Prompt a
Locate every line in the records that contains the word "left", and copy each of those lines. Case counts.

Text shown
Painted Bride Quarterly’s Slush Pile

Episode 66: What If Hansel and Gretel Had a Cage Fight?

April 26, 2019

Hello all and welcome to another episode of Slushpile! In this episode, look forward to not only critiquing a few poems along with the gang, but also some discussion on the original tale of Hansel and Gretel.

Setting a new precedence, rather than lots of jackassery before we got down to business, we quickly moved into the poems (below the bio!) by Susannah Sheffer. (Though we tussled a bit over who of us found these poems!)

The first poem titled, "After: An Introduction" was read by a sniffly Ali.                             

However, instead of a discussion on the poem itself, following the reading, a discussion on the history of the IPod's evolution ensued. Nevertheless, we just as quickly got back on track!

The crew decided that the poem was crafted as a re-telling of the story, "Hansel and Gretel" and prompted a fascinating conversation that will have you glued to your audio device (whether that be an IPod or IPhone).

This piece even had Jason and Tim agreeing with each other, which if you have been listening to the podcast for a while, you know is rare.

Re-tellings of an original story can be tricky as it could either go really well, or come off as overdone. A debate amongst the gang resulted from this. Obviously, the poem did a good job as the majority agreed that even though it was a recreation, it still possessed unique qualities. Even those who weren't big fans of the story, could say that they understood why someone else could.

Moreover, there were some lines in the poems that had the gang tripping, which begs the question: Is it a good poem if it does not?

Overall, it led us into a deep discussion of not only the poem itself, but the original Hansel and Gretel tale (and no, not the Disney version, but the original original by the Grimm brothers).

Prompt b
Write out the passage of the episode notes that opens with the words "The crew decided" and closes with "IPod or IPhone).", keeping it word for word.

Provided data

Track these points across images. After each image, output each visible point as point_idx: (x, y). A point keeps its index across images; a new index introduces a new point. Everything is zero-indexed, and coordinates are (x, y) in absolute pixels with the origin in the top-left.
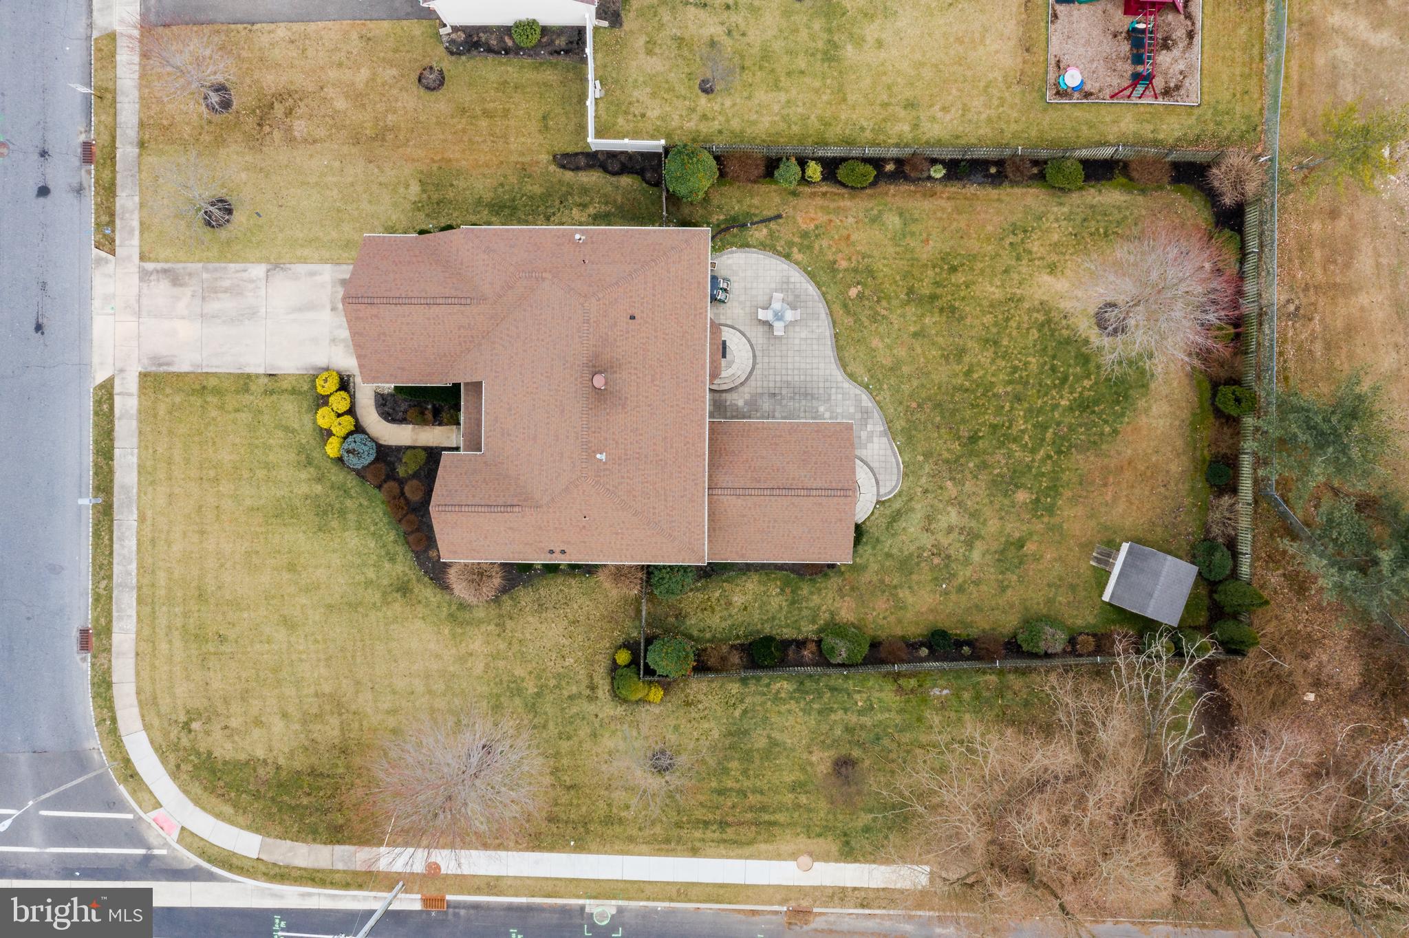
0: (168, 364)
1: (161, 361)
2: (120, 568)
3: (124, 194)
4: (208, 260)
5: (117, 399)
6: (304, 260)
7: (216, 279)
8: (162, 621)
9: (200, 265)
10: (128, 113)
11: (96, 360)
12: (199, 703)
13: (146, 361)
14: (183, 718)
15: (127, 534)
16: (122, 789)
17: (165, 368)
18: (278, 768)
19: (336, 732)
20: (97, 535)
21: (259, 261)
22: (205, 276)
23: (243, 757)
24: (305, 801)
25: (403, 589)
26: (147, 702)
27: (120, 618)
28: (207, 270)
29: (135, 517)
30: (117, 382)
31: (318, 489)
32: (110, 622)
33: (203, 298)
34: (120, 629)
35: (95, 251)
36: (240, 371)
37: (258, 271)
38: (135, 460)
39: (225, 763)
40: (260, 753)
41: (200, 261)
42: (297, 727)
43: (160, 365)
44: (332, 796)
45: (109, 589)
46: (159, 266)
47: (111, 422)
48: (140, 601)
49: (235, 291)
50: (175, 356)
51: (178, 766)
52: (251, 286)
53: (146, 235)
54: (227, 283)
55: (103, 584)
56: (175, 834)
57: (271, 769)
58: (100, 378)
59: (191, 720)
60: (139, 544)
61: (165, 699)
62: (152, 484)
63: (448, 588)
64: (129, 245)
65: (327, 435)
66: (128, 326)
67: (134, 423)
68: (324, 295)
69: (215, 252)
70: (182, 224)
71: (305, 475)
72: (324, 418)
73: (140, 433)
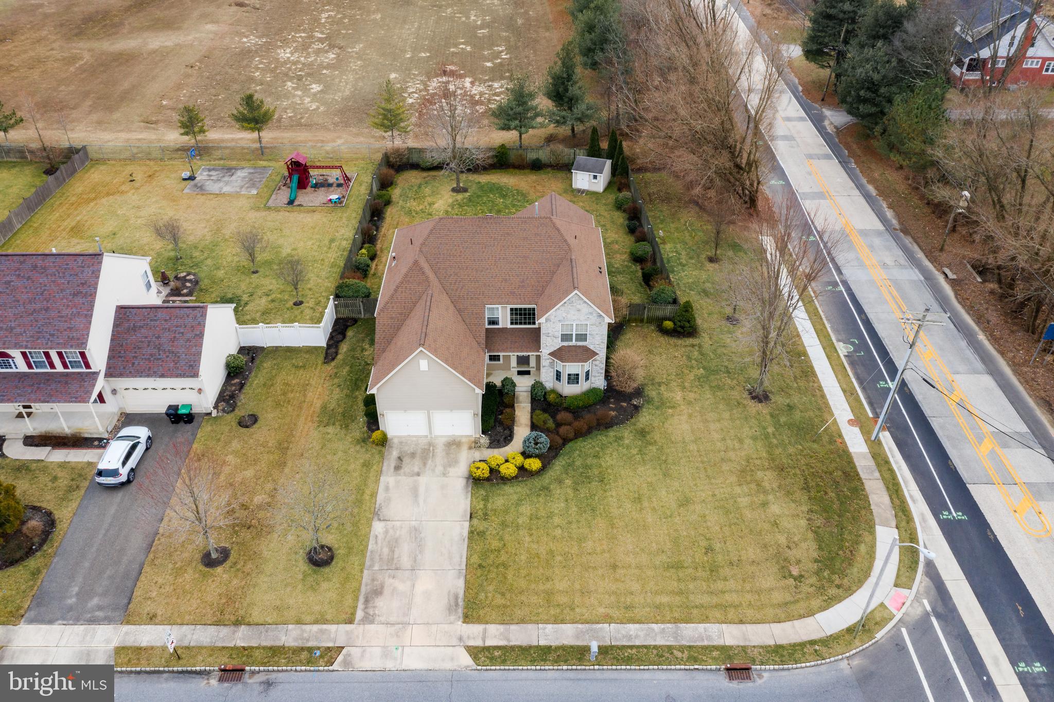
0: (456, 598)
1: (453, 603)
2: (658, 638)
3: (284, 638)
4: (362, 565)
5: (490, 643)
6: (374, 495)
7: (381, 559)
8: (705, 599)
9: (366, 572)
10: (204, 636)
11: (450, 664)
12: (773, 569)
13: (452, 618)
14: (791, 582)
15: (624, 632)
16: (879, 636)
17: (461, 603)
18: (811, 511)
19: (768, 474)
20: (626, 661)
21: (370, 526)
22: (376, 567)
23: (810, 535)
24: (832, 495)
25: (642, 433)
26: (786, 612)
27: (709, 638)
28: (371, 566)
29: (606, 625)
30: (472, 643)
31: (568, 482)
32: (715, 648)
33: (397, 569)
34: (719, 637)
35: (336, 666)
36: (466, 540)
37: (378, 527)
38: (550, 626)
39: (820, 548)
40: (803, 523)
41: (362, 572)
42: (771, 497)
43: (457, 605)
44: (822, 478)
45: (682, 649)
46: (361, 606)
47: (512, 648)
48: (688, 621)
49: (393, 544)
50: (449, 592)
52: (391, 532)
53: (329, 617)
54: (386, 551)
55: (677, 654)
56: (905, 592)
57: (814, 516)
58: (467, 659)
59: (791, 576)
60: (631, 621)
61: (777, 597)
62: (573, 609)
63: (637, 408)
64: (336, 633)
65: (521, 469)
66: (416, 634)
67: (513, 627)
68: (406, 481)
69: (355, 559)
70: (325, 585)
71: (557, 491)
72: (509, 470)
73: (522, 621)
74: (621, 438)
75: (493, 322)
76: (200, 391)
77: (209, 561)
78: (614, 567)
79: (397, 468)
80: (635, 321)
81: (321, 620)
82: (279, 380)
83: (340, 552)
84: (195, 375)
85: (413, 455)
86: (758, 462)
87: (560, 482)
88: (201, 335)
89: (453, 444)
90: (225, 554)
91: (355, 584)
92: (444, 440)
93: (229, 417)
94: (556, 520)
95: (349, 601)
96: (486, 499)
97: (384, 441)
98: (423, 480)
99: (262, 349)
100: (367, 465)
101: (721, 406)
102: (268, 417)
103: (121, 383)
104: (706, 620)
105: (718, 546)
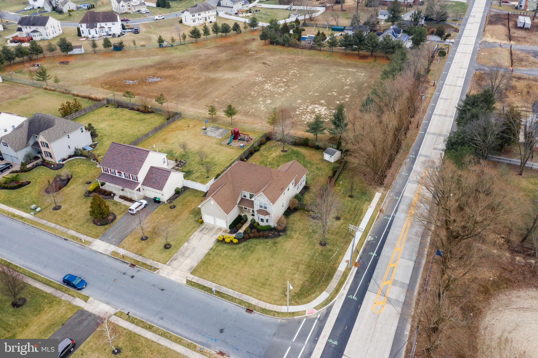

Answer space a
Track these points across images. After each image, output each visible point as point_idx: (x, y). A point keeps its index across images; a new index introduces a new point. Everything is zero-indexed, and coordinates are (x, y) in absolute pixels with the origin in the top-left.

Answer space b
The crew decided that the poem was crafted as a re-telling of the story, "Hansel and Gretel" and prompted a fascinating conversation that will have you glued to your audio device (whether that be an IPod or IPhone).